Quem vai comprar chocolate fica se perguntando por que continua pagando mais caro se o preço internacional do cacau registra uma forte queda desde o ano passado.
Depois de triplicar de preço e atingir a marca inédita de US$ 12 mil (R$ 62,4 mil) a tonelada, em abril de 2024, o cacau retornou ao patamar anterior, abaixo de US$ 4 mil, mas quem esperava uma redução também no ponto de venda se decepcionou.
Na Páscoa, celebrada no dia 5 de abril, os preços dos chocolates estavam 24,9% maiores em relação ao ano anterior, segundo o IPCA-15 (Índice Nacional de Preços ao Consumidor Amplo 15).
Segundo a Associação Brasileira da Indústria de Chocolates, Amendoim e Balas (Abicab), que tem entre os associados algumas das maiores marcas brasileiras, como Nestlé, Arcor e Hershey’s, a produção de chocolates passou de 806 mil toneladas, em 2024, para 814 mil toneladas, em 2025, alta de 0,99%. Os dados de produção se referem ao ano passado porque a fabricação começa 10 meses antes.
Jaime Recena, presidente da Abicab, explica que a indústria trabalha com muita antecedência, fazendo com que a oscilação da matéria-prima demore a chegar ao bolso do consumidor. Mas esse não é o único fator que entra na conta.

### Tarefas do exercício
1. Transcreva do texto sobre o preço do chocolate o trecho que começa em "Jaime Recena, presidente" e termina em "entra na conta.".
2. Quais marcas o texto sobre o preço do chocolate cita entre os associados da Abicab? Liste todas.
3. Traduza para o inglês esta frase do texto sobre o preço do chocolate: "Os dados de produção se referem ao ano passado porque a fabricação começa 10 meses antes."

### Dados para análise
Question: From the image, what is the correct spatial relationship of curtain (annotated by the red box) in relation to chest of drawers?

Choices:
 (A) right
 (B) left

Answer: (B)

### Respostas por tarefa
1.
Jaime Recena, presidente da Abicab, explica que a indústria trabalha com muita antecedência, fazendo com que a oscilação da matéria-prima demore a chegar ao bolso do consumidor. Mas esse não é o único fator que entra na conta.

2. Nestlé, Arcor, Hershey’s

3. The production figures refer to last year because manufacturing begins 10 months in advance.